1H 2024 First patient enrolled
Select Financial Results for the Third Quarter ended September 30, 2023

As of September 30, 2023, the Company reported cash and cash equivalents of $25.4 million.
For the quarter ended September 30, 2023, the Company reported an operating loss of $3.5 million, compared to an operating loss of $4.2 million for the same period in 2022.
Research and Development (R&D) expenses were $2.1 million for the quarter ended September 30, 2023, compared to $1.1 million for the same period in 2022. The increase in R&D expense was related to IND enabling studies for ATRN-1051, the Company’s small molecule WEE1 inhibitor, offset in part by a decrease in personnel costs related to the former facility in Sweden.
General and Administrative (G&A) expenses were $1.7 million for the quarter ended September 30, 2023, compared to $3.1 million for the same period in 2022. The decrease in G&A expenses was due to a decrease in professional fees primarily associated with post-acquisition activities during 2022, a decrease in insurance premiums, and a decrease in personnel costs related to the former facility in Sweden.

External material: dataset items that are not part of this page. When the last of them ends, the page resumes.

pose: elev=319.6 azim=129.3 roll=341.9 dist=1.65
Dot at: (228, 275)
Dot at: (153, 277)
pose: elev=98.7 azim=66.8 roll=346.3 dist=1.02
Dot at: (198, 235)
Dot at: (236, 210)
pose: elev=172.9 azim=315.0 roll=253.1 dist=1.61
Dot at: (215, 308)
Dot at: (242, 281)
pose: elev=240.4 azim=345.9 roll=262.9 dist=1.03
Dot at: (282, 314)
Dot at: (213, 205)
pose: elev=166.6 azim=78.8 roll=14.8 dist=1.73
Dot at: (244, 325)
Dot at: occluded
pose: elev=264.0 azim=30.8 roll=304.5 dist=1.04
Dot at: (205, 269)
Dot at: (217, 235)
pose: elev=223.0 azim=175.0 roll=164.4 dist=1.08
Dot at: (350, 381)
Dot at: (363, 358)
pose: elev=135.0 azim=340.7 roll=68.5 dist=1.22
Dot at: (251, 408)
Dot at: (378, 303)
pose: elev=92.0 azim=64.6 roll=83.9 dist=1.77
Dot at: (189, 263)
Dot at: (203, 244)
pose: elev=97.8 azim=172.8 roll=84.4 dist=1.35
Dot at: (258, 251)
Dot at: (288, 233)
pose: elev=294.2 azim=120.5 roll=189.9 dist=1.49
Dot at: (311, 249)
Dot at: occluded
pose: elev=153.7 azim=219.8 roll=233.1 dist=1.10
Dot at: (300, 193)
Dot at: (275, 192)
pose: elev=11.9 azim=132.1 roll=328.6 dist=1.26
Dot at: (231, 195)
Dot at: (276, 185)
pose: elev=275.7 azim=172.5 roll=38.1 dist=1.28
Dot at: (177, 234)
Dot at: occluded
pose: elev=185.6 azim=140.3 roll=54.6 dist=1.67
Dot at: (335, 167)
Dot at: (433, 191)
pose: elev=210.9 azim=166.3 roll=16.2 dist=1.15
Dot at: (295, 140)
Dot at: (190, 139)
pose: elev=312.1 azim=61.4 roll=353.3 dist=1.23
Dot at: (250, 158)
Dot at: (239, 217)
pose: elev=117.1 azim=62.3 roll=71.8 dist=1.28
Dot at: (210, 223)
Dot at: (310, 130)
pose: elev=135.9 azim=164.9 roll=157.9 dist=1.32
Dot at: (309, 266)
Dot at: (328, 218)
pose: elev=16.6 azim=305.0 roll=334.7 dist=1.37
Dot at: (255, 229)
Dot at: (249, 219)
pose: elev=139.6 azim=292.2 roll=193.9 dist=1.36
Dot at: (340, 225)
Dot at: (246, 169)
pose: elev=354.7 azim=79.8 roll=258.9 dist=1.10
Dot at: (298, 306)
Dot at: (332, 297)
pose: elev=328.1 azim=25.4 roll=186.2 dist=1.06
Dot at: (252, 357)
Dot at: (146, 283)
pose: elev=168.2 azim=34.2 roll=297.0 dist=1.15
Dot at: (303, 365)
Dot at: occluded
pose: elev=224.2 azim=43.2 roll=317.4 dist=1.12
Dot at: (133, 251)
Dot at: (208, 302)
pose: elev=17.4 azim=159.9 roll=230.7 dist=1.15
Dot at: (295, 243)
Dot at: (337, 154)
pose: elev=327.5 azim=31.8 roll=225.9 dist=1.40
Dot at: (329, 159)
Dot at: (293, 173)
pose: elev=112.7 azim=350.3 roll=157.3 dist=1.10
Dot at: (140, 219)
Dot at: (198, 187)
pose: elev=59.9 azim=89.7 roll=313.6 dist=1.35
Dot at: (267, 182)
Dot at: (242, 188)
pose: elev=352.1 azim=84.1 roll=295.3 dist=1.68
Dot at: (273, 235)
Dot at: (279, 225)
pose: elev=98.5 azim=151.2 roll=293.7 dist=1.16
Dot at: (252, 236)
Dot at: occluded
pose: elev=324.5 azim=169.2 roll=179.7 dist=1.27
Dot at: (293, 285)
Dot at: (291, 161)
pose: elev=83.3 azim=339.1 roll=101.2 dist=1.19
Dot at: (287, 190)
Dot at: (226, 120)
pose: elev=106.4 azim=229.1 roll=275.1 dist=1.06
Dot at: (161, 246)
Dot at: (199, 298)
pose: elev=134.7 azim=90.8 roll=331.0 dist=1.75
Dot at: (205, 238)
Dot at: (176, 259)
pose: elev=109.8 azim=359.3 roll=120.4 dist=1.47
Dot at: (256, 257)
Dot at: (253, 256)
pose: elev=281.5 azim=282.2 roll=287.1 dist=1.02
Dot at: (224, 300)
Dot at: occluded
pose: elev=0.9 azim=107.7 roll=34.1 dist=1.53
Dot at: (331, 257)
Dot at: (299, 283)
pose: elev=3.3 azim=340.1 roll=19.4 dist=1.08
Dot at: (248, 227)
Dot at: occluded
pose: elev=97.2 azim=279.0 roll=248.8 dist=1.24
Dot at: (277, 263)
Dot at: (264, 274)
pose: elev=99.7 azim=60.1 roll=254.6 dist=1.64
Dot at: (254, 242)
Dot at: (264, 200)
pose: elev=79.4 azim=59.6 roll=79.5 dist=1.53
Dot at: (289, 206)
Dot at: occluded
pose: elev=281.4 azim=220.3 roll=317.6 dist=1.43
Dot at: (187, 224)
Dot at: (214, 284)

The Company reported a net loss of $3.2 million ($0.86 per basic share) on approximately 3.7 million weighted-average common shares outstanding for the quarter ended September 30, 2023, compared to a net loss of $4.0 million ($2.32 per basic share) on approximately 1.7 million weighted average common shares outstanding for the same period in 2022.